▸ DOCUMENT EXTRACT

Chemical Information Technology 2007-08

Definition of Chemoinformatics: The collection, representation and organisation of chemical data to create chemical information, to which theories and models can be applied to create chemical knowledge.

Objectives of these lectures: To introduce the background to the course, and the skills to be acquired during the course laboratories, including the use of computer workstations, computer software and network information resources and prioritising and organising the information obtained using these tools. To introduce the chemistry computer laboratory sessions and what you are expected to do during these sessions. The lecture summaries below contain numbered items. At the end of the course, you will be expected to be familiar with the techniques and concepts outlined in each of these 29 categories, and be able to apply them to researching a project.

This course does not deal with any aspects of data logging, analysis and mining (often called Chemometrics) e.g. Excel spreadsheets, Mathematica, MatLab etc.

Lecture 1: 5 Oct. Prologue: What you need to know about computers

Data: Managed by Operating Systems (OS) on Computers (Windows XP, Mac OS X, Redhat Linux), on Phones (e.g. Symbian, Win CE, OS X), Organisers (e.g. PalmOS), iPods (OS X)
Access: On computers by authentication against User names/passwords. Some users (root,admin) have special permissions.
Organisation: Data normally held in Files located in Hierarchical Folders (Directories). Directories referred to as Home or My documents have special status for each user.
- Files: naming convention uses 8.3 (DOS) vs 31 (MacOS 9) vs 256 (Modern) characters. Allowable filename characters based on ASCII set with some exclusions (space, $, /, :, ? etc). Some OS Filenames are case sensitive (Unix), others are not (Windows). Often the cause of much confusion!
- File Content/Data type: normally indicated by adding a 2-4 character extension after a period (.doc) to the name. The extension may or may not be visible. Special types, used by the OS, may be invisible by virtue of starting with a period. The (free text) file content may have been indexed and hence is searchable by the OS.
- File Metadata (Properties): Creation/Modification Dates, sizes, access permissions, "ownership", content, etc is organised by the OS. ( "the ability to look at your hard drive through a metadata-filtered view"
- File Location in hierarchy performed by searches using file metadata as criteria.

▸ SUPPLIED ENTRIES

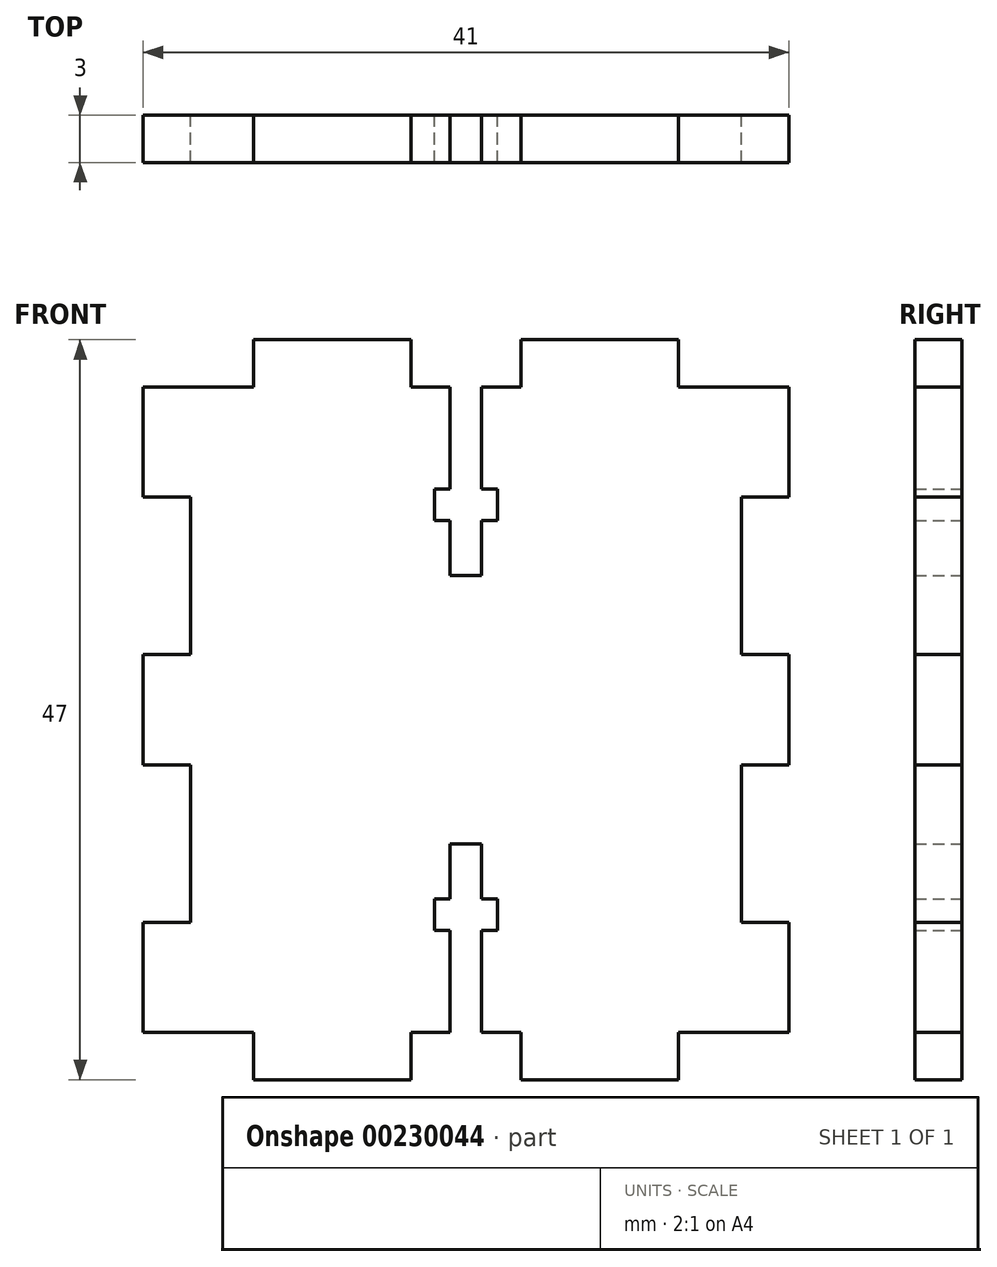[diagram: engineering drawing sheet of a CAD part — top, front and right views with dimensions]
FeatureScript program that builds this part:
annotation { "Feature Type Name" : "Feature", "Feature Type Description" : "" }
export const myFeature = defineFeature(function(context is Context, id is Id, definition is map)
    precondition{}
    {
        {
            var Q0;
            Q0=qCreatedBy(makeId("Front.planeOp"),FACE);
            var sketch = newSketch(context, id + "F0", { "sketchPlane" : qUnion([Q0])});
            skLineSegment(sketch, "E0", {"start": v(7.55, 0) * mm, "end": v(7.55, 7) * mm});
            skLineSegment(sketch, "E1", {"start": v(7.55, 7) * mm, "end": v(10.55, 7) * mm});
            skLineSegment(sketch, "E2", {"start": v(10.55, 7) * mm, "end": v(10.55, 17) * mm});
            skLineSegment(sketch, "E3", {"start": v(10.55, 17) * mm, "end": v(7.55, 17) * mm});
            skLineSegment(sketch, "E4", {"start": v(7.55, 17) * mm, "end": v(7.55, 24) * mm});
            skLineSegment(sketch, "E5", {"start": v(7.55, 24) * mm, "end": v(10.55, 24) * mm});
            skLineSegment(sketch, "E6", {"start": v(10.55, 24) * mm, "end": v(10.55, 34) * mm});
            skLineSegment(sketch, "E7", {"start": v(10.55, 34) * mm, "end": v(7.55, 34) * mm});
            skLineSegment(sketch, "E8", {"start": v(7.55, 34) * mm, "end": v(7.55, 41) * mm});
            skLineSegment(sketch, "E9", {"start": v(7.55, 41) * mm, "end": v(14.55, 41) * mm});
            skLineSegment(sketch, "E10", {"start": v(14.55, 41) * mm, "end": v(14.55, 44) * mm});
            skLineSegment(sketch, "E11", {"start": v(14.55, 44) * mm, "end": v(24.55, 44) * mm});
            skLineSegment(sketch, "E12", {"start": v(24.55, 44) * mm, "end": v(24.55, 41) * mm});
            skLineSegment(sketch, "E13", {"start": v(24.55, 41) * mm, "end": v(27.04, 41) * mm});
            skLineSegment(sketch, "E14", {"start": v(28.05, 29.01) * mm, "end": v(28.05, 0) * mm, "construction": true});
            skLineSegment(sketch, "E15", {"start": v(7.55, 20.5) * mm, "end": v(28.05, 20.5) * mm, "construction": true});
            skLineSegment(sketch, "E16.MirrorCS", {"start": v(48.55, 7) * mm, "end": v(45.55, 7) * mm});
            skLineSegment(sketch, "E17.MirrorCS", {"start": v(31.55, 44) * mm, "end": v(31.55, 41) * mm});
            skLineSegment(sketch, "E18.MirrorCS", {"start": v(41.55, 41) * mm, "end": v(41.55, 44) * mm});
            skLineSegment(sketch, "E19.MirrorCS", {"start": v(45.55, 17) * mm, "end": v(48.55, 17) * mm});
            skLineSegment(sketch, "E20.MirrorCS", {"start": v(48.55, 24) * mm, "end": v(45.55, 24) * mm});
            skLineSegment(sketch, "E21.MirrorCS", {"start": v(45.55, 34) * mm, "end": v(48.55, 34) * mm});
            skLineSegment(sketch, "E22.MirrorCS", {"start": v(31.55, 41) * mm, "end": v(29.04, 41) * mm});
            skLineSegment(sketch, "E23.MirrorCS", {"start": v(45.55, 7) * mm, "end": v(45.55, 17) * mm});
            skLineSegment(sketch, "E24.MirrorCS", {"start": v(48.55, 17) * mm, "end": v(48.55, 24) * mm});
            skLineSegment(sketch, "E25.MirrorCS", {"start": v(48.55, 20.5) * mm, "end": v(28.05, 20.5) * mm, "construction": true});
            skLineSegment(sketch, "E26.MirrorCS", {"start": v(48.55, 0) * mm, "end": v(48.55, 7) * mm});
            skLineSegment(sketch, "E27.MirrorCS", {"start": v(41.55, 44) * mm, "end": v(31.55, 44) * mm});
            skLineSegment(sketch, "E28.MirrorCS", {"start": v(48.55, 41) * mm, "end": v(41.55, 41) * mm});
            skLineSegment(sketch, "E29.MirrorCS", {"start": v(45.55, 24) * mm, "end": v(45.55, 34) * mm});
            skLineSegment(sketch, "E30.MirrorCS", {"start": v(48.55, 34) * mm, "end": v(48.55, 41) * mm});
            skLineSegment(sketch, "E31.MirrorCS", {"start": v(30.04, 34.51) * mm, "end": v(29.04, 34.51) * mm});
            skLineSegment(sketch, "E32.MirrorCS", {"start": v(30.04, 34.51) * mm, "end": v(30.04, 32.51) * mm});
            skLineSegment(sketch, "E33.MirrorCS", {"start": v(30.04, 32.51) * mm, "end": v(29.04, 32.51) * mm});
            skLineSegment(sketch, "E34.MirrorCS", {"start": v(27.04, 32.51) * mm, "end": v(26.04, 32.51) * mm});
            skLineSegment(sketch, "E35.MirrorCS", {"start": v(29.04, 29.01) * mm, "end": v(27.04, 29.01) * mm});
            skLineSegment(sketch, "E36.MirrorCS", {"start": v(26.04, 34.51) * mm, "end": v(26.04, 32.51) * mm});
            skLineSegment(sketch, "E37.MirrorCS", {"start": v(27.04, 34.51) * mm, "end": v(26.04, 34.51) * mm});
            skLineSegment(sketch, "E38.MirrorCS", {"start": v(29.04, 41.01) * mm, "end": v(29.04, 34.51) * mm});
            skLineSegment(sketch, "E39.MirrorCS", {"start": v(27.04, 41.01) * mm, "end": v(27.04, 34.51) * mm});
            skLineSegment(sketch, "E40.MirrorCS", {"start": v(29.04, 32.51) * mm, "end": v(29.04, 29.01) * mm});
            skLineSegment(sketch, "E41.MirrorCS", {"start": v(27.04, 32.51) * mm, "end": v(27.04, 29.01) * mm});
            skPoint(sketch, "E42.orphan", {"position": v(28.05, 41) * mm});
            skLineSegment(sketch, "E43.MirrorCS", {"start": v(26.04, 6.49) * mm, "end": v(26.04, 8.49) * mm});
            skLineSegment(sketch, "E44.MirrorCS", {"start": v(27.04, 6.49) * mm, "end": v(26.04, 6.49) * mm});
            skLineSegment(sketch, "E45.MirrorCS", {"start": v(30.04, 8.49) * mm, "end": v(29.04, 8.49) * mm});
            skLineSegment(sketch, "E46.MirrorCS", {"start": v(27.04, 8.49) * mm, "end": v(26.04, 8.49) * mm});
            skLineSegment(sketch, "E47.MirrorCS", {"start": v(29.04, 11.99) * mm, "end": v(27.04, 11.99) * mm});
            skLineSegment(sketch, "E48.MirrorCS", {"start": v(24.55, -3) * mm, "end": v(24.55, 0) * mm});
            skLineSegment(sketch, "E49.MirrorCS", {"start": v(41.55, 0) * mm, "end": v(41.55, -3) * mm});
            skLineSegment(sketch, "E50.MirrorCS", {"start": v(30.04, 6.49) * mm, "end": v(29.04, 6.49) * mm});
            skLineSegment(sketch, "E51.MirrorCS", {"start": v(27.04, 8.49) * mm, "end": v(27.04, 11.99) * mm});
            skLineSegment(sketch, "E52.MirrorCS", {"start": v(14.55, 0) * mm, "end": v(14.55, -3) * mm});
            skLineSegment(sketch, "E53.MirrorCS", {"start": v(31.55, -3) * mm, "end": v(31.55, 0) * mm});
            skLineSegment(sketch, "E54.MirrorCS", {"start": v(24.55, 0) * mm, "end": v(27.04, 0) * mm});
            skLineSegment(sketch, "E55.MirrorCS", {"start": v(31.55, 0) * mm, "end": v(29.04, 0) * mm});
            skLineSegment(sketch, "E56.MirrorCS", {"start": v(30.04, 6.49) * mm, "end": v(30.04, 8.49) * mm});
            skLineSegment(sketch, "E57.MirrorCS", {"start": v(29.04, 8.49) * mm, "end": v(29.04, 11.99) * mm});
            skLineSegment(sketch, "E58.MirrorCS", {"start": v(7.55, 17) * mm, "end": v(10.55, 17) * mm});
            skLineSegment(sketch, "E59.MirrorCS", {"start": v(45.55, 7) * mm, "end": v(48.55, 7) * mm});
            skLineSegment(sketch, "E60.MirrorCS", {"start": v(48.55, 17) * mm, "end": v(45.55, 17) * mm});
            skLineSegment(sketch, "E61.MirrorCS", {"start": v(10.55, 7) * mm, "end": v(7.55, 7) * mm});
            skPoint(sketch, "E62.MirrorP", {"position": v(28.05, 0) * mm});
            skLineSegment(sketch, "E63.MirrorCS", {"start": v(10.55, 17) * mm, "end": v(10.55, 7) * mm});
            skLineSegment(sketch, "E64.MirrorCS", {"start": v(29.04, -0.01) * mm, "end": v(29.04, 6.49) * mm});
            skLineSegment(sketch, "E65.MirrorCS", {"start": v(7.55, 0) * mm, "end": v(14.55, 0) * mm});
            skLineSegment(sketch, "E66.MirrorCS", {"start": v(48.55, 0) * mm, "end": v(41.55, 0) * mm});
            skLineSegment(sketch, "E67.MirrorCS", {"start": v(7.55, 7) * mm, "end": v(7.55, 0) * mm});
            skLineSegment(sketch, "E68.MirrorCS", {"start": v(14.55, -3) * mm, "end": v(24.55, -3) * mm});
            skLineSegment(sketch, "E69.MirrorCS", {"start": v(45.55, 17) * mm, "end": v(45.55, 7) * mm});
            skLineSegment(sketch, "E70.MirrorCS", {"start": v(27.04, -0.01) * mm, "end": v(27.04, 6.49) * mm});
            skLineSegment(sketch, "E71.MirrorCS", {"start": v(41.55, -3) * mm, "end": v(31.55, -3) * mm});
            skLineSegment(sketch, "E72.MirrorCS", {"start": v(48.55, 7) * mm, "end": v(48.55, 0) * mm});
            skSolve(sketch);
        }
        {
            var Q0;
            Q0=makeQuery(id+"F0.imprint","IMPRINT",FACE,{"disambiguationData":[TD([[makeQuery(id+"F0.imprint","IMPRINT",EDGE,{"derivedFrom":sQuery(id+"F0.wireOp",EDGE,"E4")}),-1.0]])]});
            extrude(context, id + "F1", {"entities" : qUnion([Q0]), "depth" : 3 * mm});
        }
    });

▸ REQUIREMENT 1
Output everything from "- File Content/Data" down to "metadata as criteria." in the chemoinformatics course notes, word for word.
▸ REQUIREMENT 2
According to the chemoinformatics course notes, how many categories of techniques and concepts are students expected to know by the end of the course?
▸ REQUIREMENT 3
Write the next part of the chemoinformatics course notes, picking up after the line on file location.

▸ ANSWER 1
- File Content/Data type: normally indicated by adding a 2-4 character extension after a period (.doc) to the name. The extension may or may not be visible. Special types, used by the OS, may be invisible by virtue of starting with a period. The (free text) file content may have been indexed and hence is searchable by the OS.
- File Metadata (Properties): Creation/Modification Dates, sizes, access permissions, "ownership", content, etc is organised by the OS. ( "the ability to look at your hard drive through a metadata-filtered view"
- File Location in hierarchy performed by searches using file metadata as criteria.

▸ ANSWER 2
29

▸ ANSWER 3
- File Size: In "bytes" (approximately, 1 character = 1 byte, sometimes 2 bytes). 10⁶ bytes =~1 Mbyte, 10⁹ bytes = ~1 Gbyte, 10¹² bytes = ~1 Tbyte. Maximum size for any file normally 2 Gbyte (Windows) or very much larger (Linux, Mac OS X).
- Archives: A collection of Folders and Files which preserves the hierarchy and file metadata (.zip, .sit, .tar).
Storage:
- Permanent Data Storage, as files on:
  - Local hard drives (capacity 40 Gbytes to 750 Gbytes)
  - Network Drives:
    1. Home directory (Desktop icon Home, also known as drive H:\, capacity ~200 Mbytes per user)
    2. Drive L: (Your "Home" on Linux systems)
    3. Drive N: (A data-silo)
    4. Drive R: (Where files from departmental NMR Spectrometers are placed)
  - Removable media (PenDrives, iPods, CD-RW/DVD, capacity 128Mbyte - 16Gbyte - 120 Gbyte)
- Temporary Data Storage, as
  - "clipboard" in "System Memory" (capacity not known by user, but probably < 10 Mbyte)
  - cache or temporary files, not normally seen by the user but can wreak havoc if corrupt!
File Usage: Data Files are created and exchanged using:
- Combinations of programs, typically a Word processor (Word), a chemical drawing program (Chemdraw) and Bibliographic database (EndNote).
- Data exchange between these programs using copy/paste via clipboards or via files (drag-n-drop, save/open).
File Data Structures: Internal structure of files can be hidden or exposed.
- Hidden (binary) file (or clipboard) formats are normally understood only by specific programs. Examples include .DOC, .RTF (Rich Text format), .GIF, .PNG, .JPEG (Graphics), .MPEG (audio, video), .PDF (Acrobat).
- Exposed structures include HTML (structured Hypertext markup language), SVG (Scalable Vector graphics), TXT (un or semi-structured text)
- Chemical types include:
  - Molecule specifications, with atom connection co-ordinate types such as SMILES, PDB, Molfile
  - Spectral/analytical specifications such as JCAMP
  - Query specifications such as SD
- Data: Semantics (meaning) can be added to data structures to make it re-usable in different contexts: XML (eXtensible markup language) is the best known way of doing this.
  - Chemical Specifications include: CML (Chemical Markup Language) and CMLRSS (a chemical news alerting type).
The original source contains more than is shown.